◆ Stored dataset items
◆ ◆ ◆ ◆ ◆

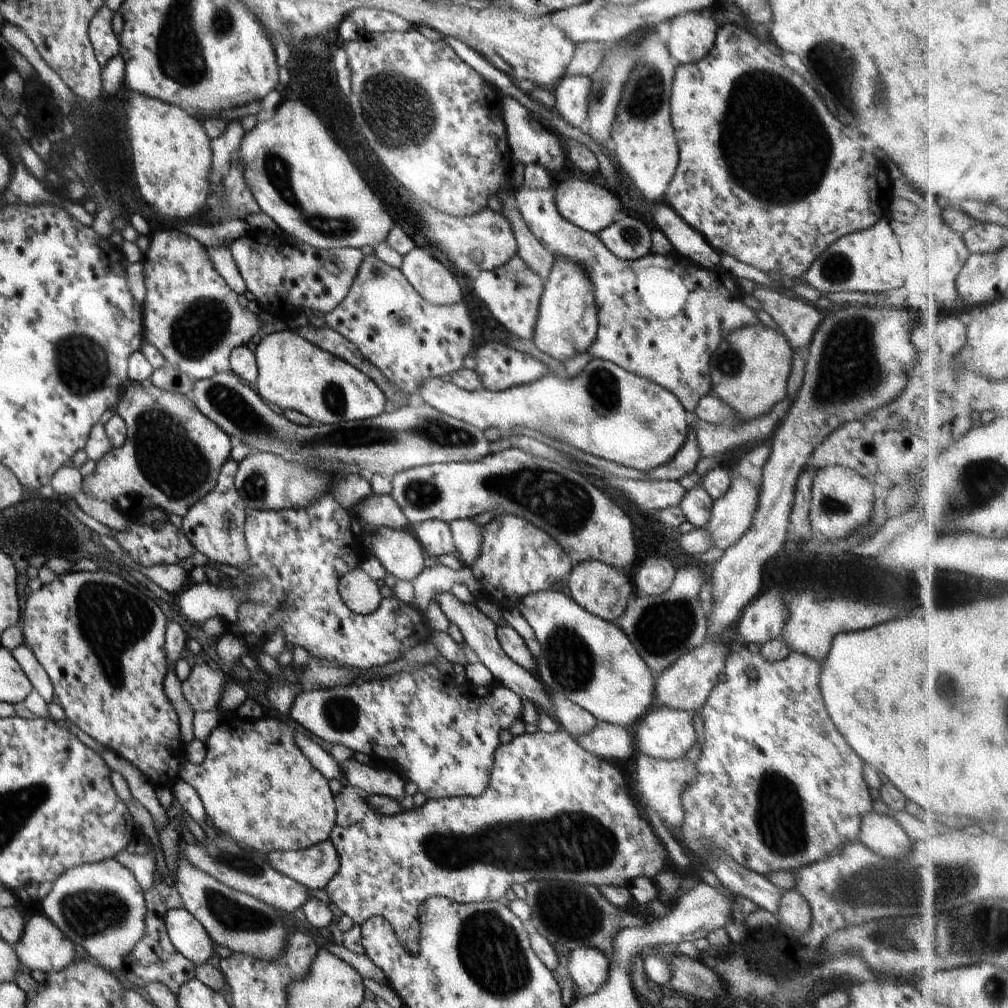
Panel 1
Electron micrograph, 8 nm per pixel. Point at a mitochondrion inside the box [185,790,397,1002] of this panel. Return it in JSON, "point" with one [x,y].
{"point":[233,916]}

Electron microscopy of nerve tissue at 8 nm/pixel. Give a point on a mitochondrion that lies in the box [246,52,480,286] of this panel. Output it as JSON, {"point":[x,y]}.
{"point":[395,111]}

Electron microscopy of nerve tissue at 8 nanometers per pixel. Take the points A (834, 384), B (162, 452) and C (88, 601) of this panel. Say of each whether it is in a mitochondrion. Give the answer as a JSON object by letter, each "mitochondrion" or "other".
{"A":"mitochondrion","B":"mitochondrion","C":"mitochondrion"}

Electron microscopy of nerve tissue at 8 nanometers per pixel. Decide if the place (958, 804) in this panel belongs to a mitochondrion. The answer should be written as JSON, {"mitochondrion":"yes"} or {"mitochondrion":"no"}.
{"mitochondrion":"no"}

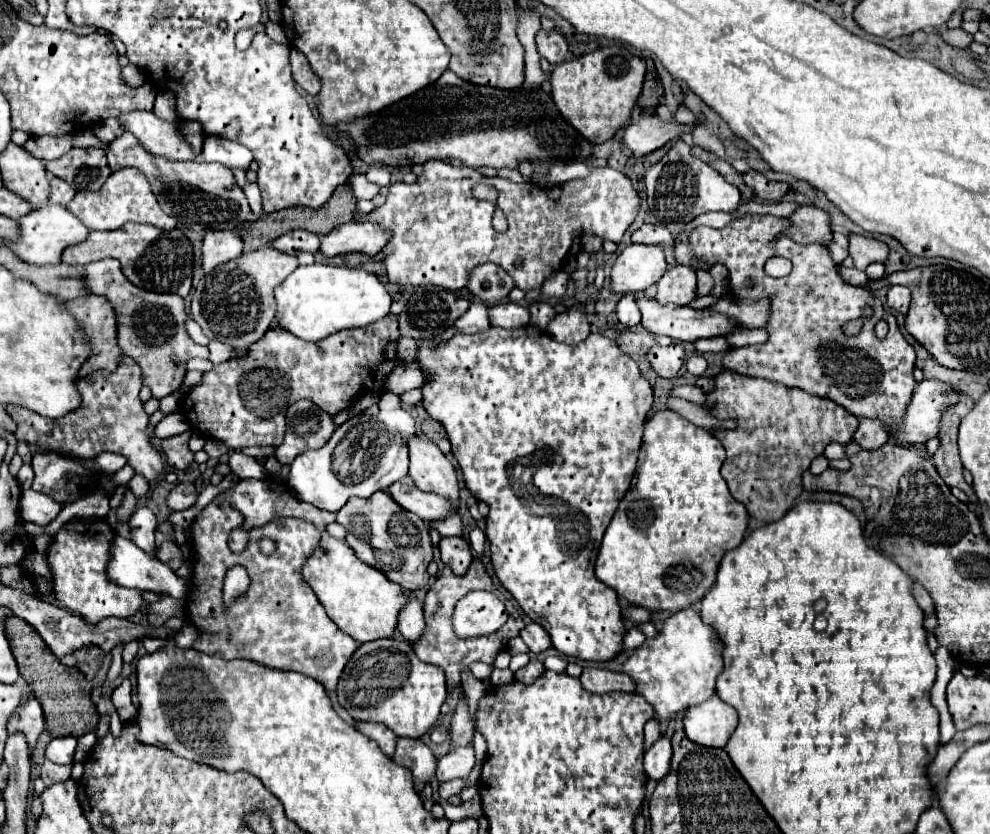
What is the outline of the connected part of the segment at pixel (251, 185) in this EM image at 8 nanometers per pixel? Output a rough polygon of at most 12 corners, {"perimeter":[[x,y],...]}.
{"perimeter":[[243,178],[247,202],[255,214],[261,216],[261,194],[255,182]]}

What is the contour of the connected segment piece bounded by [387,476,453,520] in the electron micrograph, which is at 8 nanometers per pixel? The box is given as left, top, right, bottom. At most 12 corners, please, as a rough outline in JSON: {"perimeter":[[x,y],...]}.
{"perimeter":[[409,476],[387,492],[421,520],[453,514],[445,498],[421,492]]}

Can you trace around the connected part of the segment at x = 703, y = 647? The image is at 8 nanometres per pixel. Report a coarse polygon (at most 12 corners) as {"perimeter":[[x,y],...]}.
{"perimeter":[[687,608],[625,662],[657,720],[715,692],[721,644]]}

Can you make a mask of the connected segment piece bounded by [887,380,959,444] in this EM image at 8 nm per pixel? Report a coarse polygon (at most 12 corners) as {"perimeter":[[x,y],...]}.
{"perimeter":[[939,380],[915,386],[903,432],[905,444],[939,434],[941,414],[959,402],[957,388]]}

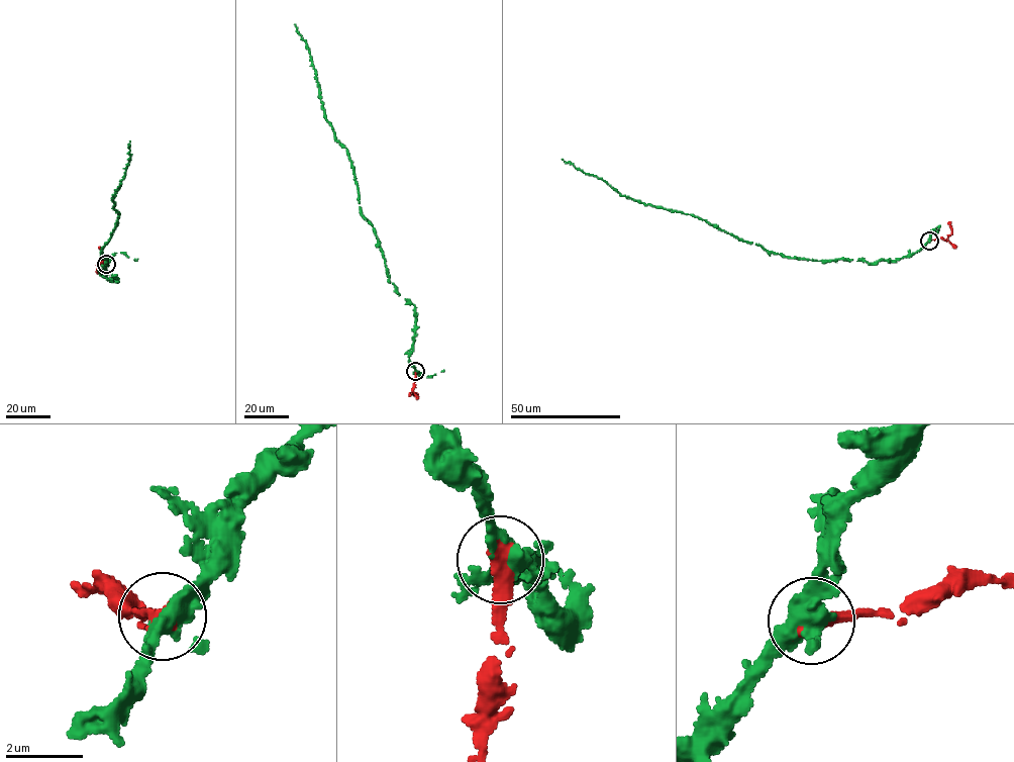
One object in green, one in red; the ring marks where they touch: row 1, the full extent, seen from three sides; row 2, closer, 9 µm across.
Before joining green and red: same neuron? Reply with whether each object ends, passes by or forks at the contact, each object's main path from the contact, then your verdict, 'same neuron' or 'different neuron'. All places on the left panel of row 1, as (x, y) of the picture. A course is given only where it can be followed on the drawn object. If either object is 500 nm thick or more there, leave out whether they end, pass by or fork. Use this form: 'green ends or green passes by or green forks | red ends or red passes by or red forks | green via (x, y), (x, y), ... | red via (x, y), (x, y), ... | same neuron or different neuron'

◆ ◆ ◆ ◆ ◆

◆ WORK TASK
In the copy, include every line of the entries above exactly and none of the pictures.

◆ FINAL ANSWER
Panel 1
Electron micrograph, 8 nm per pixel. Point at a mitochondrion inside the box [185,790,397,1002] of this panel. Return it in JSON, "point" with one [x,y].
{"point":[233,916]}

Electron microscopy of nerve tissue at 8 nm/pixel. Give a point on a mitochondrion that lies in the box [246,52,480,286] of this panel. Output it as JSON, {"point":[x,y]}.
{"point":[395,111]}

Electron microscopy of nerve tissue at 8 nanometers per pixel. Take the points A (834, 384), B (162, 452) and C (88, 601) of this panel. Say of each whether it is in a mitochondrion. Give the answer as a JSON object by letter, each "mitochondrion" or "other".
{"A":"mitochondrion","B":"mitochondrion","C":"mitochondrion"}

Electron microscopy of nerve tissue at 8 nanometers per pixel. Decide if the place (958, 804) in this panel belongs to a mitochondrion. The answer should be written as JSON, {"mitochondrion":"yes"} or {"mitochondrion":"no"}.
{"mitochondrion":"no"}

What is the outline of the connected part of the segment at pixel (251, 185) in this EM image at 8 nanometers per pixel? Output a rough polygon of at most 12 corners, {"perimeter":[[x,y],...]}.
{"perimeter":[[243,178],[247,202],[255,214],[261,216],[261,194],[255,182]]}

What is the contour of the connected segment piece bounded by [387,476,453,520] in the electron micrograph, which is at 8 nanometers per pixel? The box is given as left, top, right, bottom. At most 12 corners, please, as a rough outline in JSON: {"perimeter":[[x,y],...]}.
{"perimeter":[[409,476],[387,492],[421,520],[453,514],[445,498],[421,492]]}

Can you trace around the connected part of the segment at x = 703, y = 647? The image is at 8 nanometres per pixel. Report a coarse polygon (at most 12 corners) as {"perimeter":[[x,y],...]}.
{"perimeter":[[687,608],[625,662],[657,720],[715,692],[721,644]]}

Can you make a mask of the connected segment piece bounded by [887,380,959,444] in this EM image at 8 nm per pixel? Report a coarse polygon (at most 12 corners) as {"perimeter":[[x,y],...]}.
{"perimeter":[[939,380],[915,386],[903,432],[905,444],[939,434],[941,414],[959,402],[957,388]]}

One object in green, one in red; the ring marks where they touch: row 1, the full extent, seen from three sides; row 2, closer, 9 µm across.
Before joining green and red: same neuron? Reply with whether each object ends, passes by or forks at the contact, each object's main path from the contact, then your verdict, 'same neuron' or 'different neuron'. All places on the left panel of row 1, as (x, y) of the picture. A course is given only where it can be followed on the drawn object. If either object is 500 nm thick or more there, leave out whether they end, pass by or fork. Use this form: 'green ends or green passes by or green forks | red ends or red passes by or red forks | green via (x, y), (x, y), ... | red via (x, y), (x, y), ... | same neuron or different neuron'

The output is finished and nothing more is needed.